Por matar a un abogado…

En la madrugada del viernes 18 de junio en Utah, EE.UU., fue ejecutado por un pelotón de fusiliamiento Ronnie Lee Gardner, cumpliéndose la pena a la que había sido condenado hace 25 años, por el homicidio del abogado Michael Burdell. Gardner mató a tiros al abogado cuando intentó escapar de una audiencia judicial donde era juzgado por un anterior homicidio de un cantinero. La crónica periodística describe los últimos momentos del fusilado, entre ellos su última cena con carne, langosta y pastel de manzana y su preferencia por la trilogía fílmica de El Señor de los Anillos (ver: El Mercurio 19 de junio de 2010).

La ejecución por fusilamiento, la primera desde 1996, e incluso después de que Utah declaró ilegal esta forma de pena de muerte en 2004 (pero sin efecto retroactivo), ha reanudado el debate por la legitimidad de esta forma de castigo penal. Mientras algunos lo califican de acto de barbarie, otros piensan que se hizo justicia y se aplicó una justa retribución por haber el acusado privado de la vida a dos inocentes (aunque uno de ellos fuera un abogado, decimos nosotros).

La justificación de la pena de muerte sobre la base de que debe hacerse al culpable lo mismo que él ha hecho a otros, parece que nos retrotrae a la época ya superada de la ley del talión: ojo por ojo, diente por diente. Una argumentación más plausible es la necesidad de defender a la sociedad de delincuentes que no son rehabilitables. Es la tesis de la legítima defensa. Pero esta teoría debe acreditar que no existe otro medio menos gravoso que consiga el mismo objetivo, y aquí la prisión perpetua parece representar un medio alternativo suficientemente eficaz y menos cruento. En esta idea se basó Juan Pablo II en la Evangelium Vitae para dar un cierto giro al magisterio de la Iglesia sobre la pena de muerte, pidiendo que ella no sea aplicada en el Derecho moderno (cfr. Evangelium Vitae Nº 56.)
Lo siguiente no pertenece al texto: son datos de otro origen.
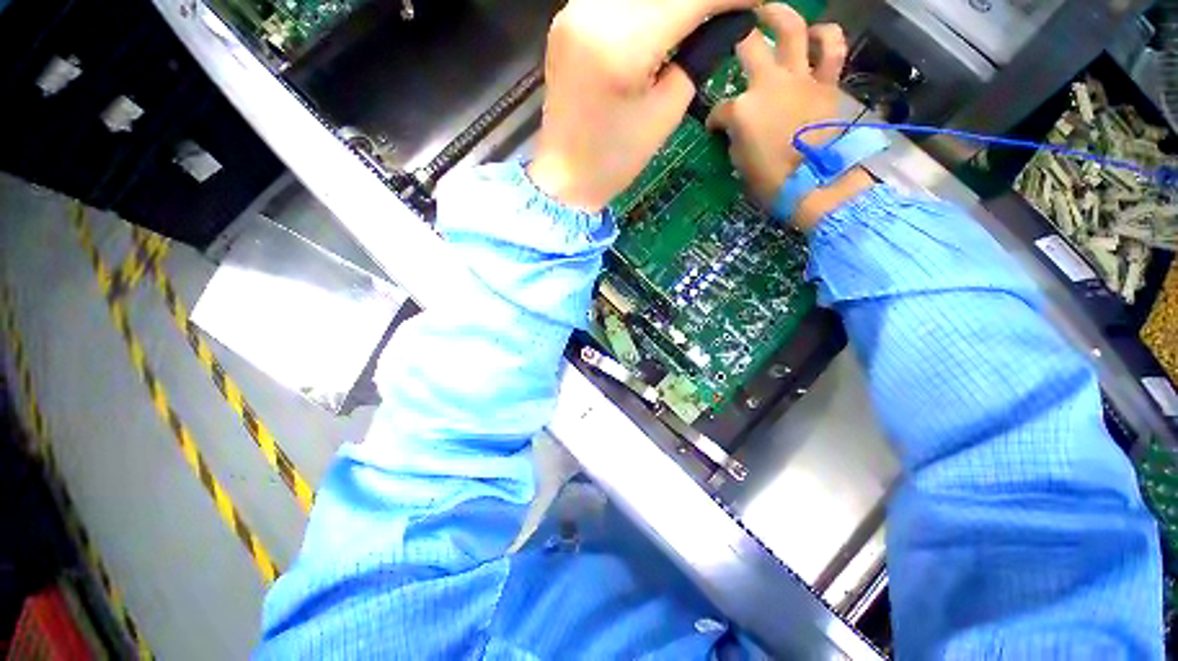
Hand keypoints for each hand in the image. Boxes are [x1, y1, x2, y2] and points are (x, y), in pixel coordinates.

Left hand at [529, 0, 754, 211]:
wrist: (566, 176)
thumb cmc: (616, 160)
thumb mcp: (666, 113)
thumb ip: (697, 56)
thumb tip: (727, 19)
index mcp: (622, 47)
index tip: (756, 2)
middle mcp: (592, 13)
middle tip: (723, 13)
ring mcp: (573, 10)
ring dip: (674, 1)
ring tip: (697, 17)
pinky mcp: (567, 17)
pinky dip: (647, 4)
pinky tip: (663, 17)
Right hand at [706, 7, 863, 228]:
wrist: (816, 184)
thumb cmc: (772, 182)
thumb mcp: (741, 164)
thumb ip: (736, 139)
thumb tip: (738, 130)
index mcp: (742, 110)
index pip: (719, 111)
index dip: (713, 120)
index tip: (714, 129)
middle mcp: (769, 84)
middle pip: (747, 47)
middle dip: (735, 39)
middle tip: (730, 33)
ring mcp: (800, 78)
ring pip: (792, 30)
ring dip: (778, 15)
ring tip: (768, 11)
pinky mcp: (827, 82)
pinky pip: (832, 49)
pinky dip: (826, 37)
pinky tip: (817, 34)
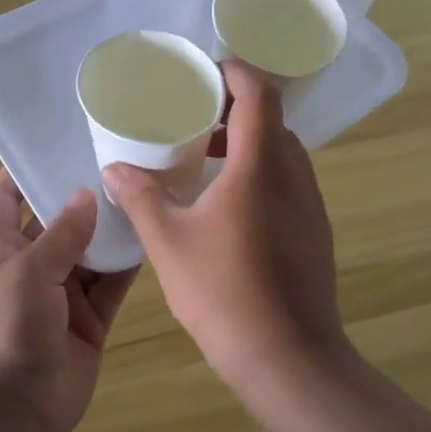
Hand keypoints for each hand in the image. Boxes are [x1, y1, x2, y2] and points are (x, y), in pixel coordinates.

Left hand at [0, 170, 137, 431]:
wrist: (8, 417)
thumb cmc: (1, 331)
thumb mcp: (26, 273)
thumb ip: (61, 234)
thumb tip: (86, 195)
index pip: (6, 196)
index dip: (24, 167)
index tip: (56, 137)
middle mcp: (30, 265)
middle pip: (58, 220)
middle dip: (82, 193)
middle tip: (121, 156)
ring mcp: (61, 294)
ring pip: (91, 250)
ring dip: (112, 227)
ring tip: (146, 187)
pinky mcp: (89, 320)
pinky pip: (112, 283)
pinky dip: (128, 263)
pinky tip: (153, 234)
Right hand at [102, 62, 345, 387]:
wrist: (289, 358)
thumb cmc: (224, 293)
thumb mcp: (168, 242)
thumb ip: (141, 197)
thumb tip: (115, 168)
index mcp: (260, 165)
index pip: (259, 94)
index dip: (234, 73)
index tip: (203, 74)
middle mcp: (293, 174)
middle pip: (271, 119)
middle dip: (234, 108)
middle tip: (195, 115)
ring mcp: (311, 204)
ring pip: (282, 151)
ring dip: (248, 142)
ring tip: (207, 156)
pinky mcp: (316, 230)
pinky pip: (289, 180)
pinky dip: (261, 171)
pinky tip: (230, 203)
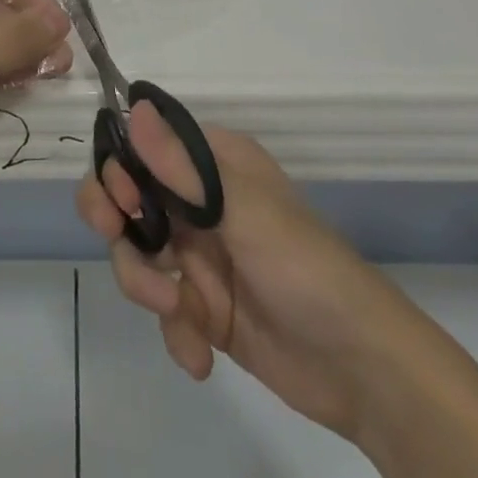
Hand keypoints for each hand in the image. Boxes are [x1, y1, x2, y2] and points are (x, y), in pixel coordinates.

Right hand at [77, 107, 429, 442]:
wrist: (362, 370)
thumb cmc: (305, 268)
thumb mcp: (244, 211)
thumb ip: (183, 168)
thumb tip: (134, 108)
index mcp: (212, 164)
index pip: (145, 144)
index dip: (120, 166)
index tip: (122, 199)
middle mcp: (199, 201)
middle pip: (127, 195)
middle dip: (115, 221)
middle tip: (117, 237)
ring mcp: (199, 255)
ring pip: (136, 252)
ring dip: (145, 284)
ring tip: (179, 313)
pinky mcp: (202, 307)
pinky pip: (162, 308)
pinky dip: (174, 332)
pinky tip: (200, 355)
En todo caso, lo que no es aceptable es que la pena se inflinja después de haber pasado 25 años desde la condena, como en este caso, pues este mismo hecho prueba que no era necesaria para defender a la sociedad de este específico criminal. Además que de alguna manera se transgrede el principio de non bis in idem (no penar dos veces lo mismo), pues se le imponen dos penas al reo: la prisión perpetua (hasta su muerte) y además la privación de su vida.

Como para pensar en la exclusión de toda pena de muerte, incluso aunque la víctima del delito haya sido un abogado.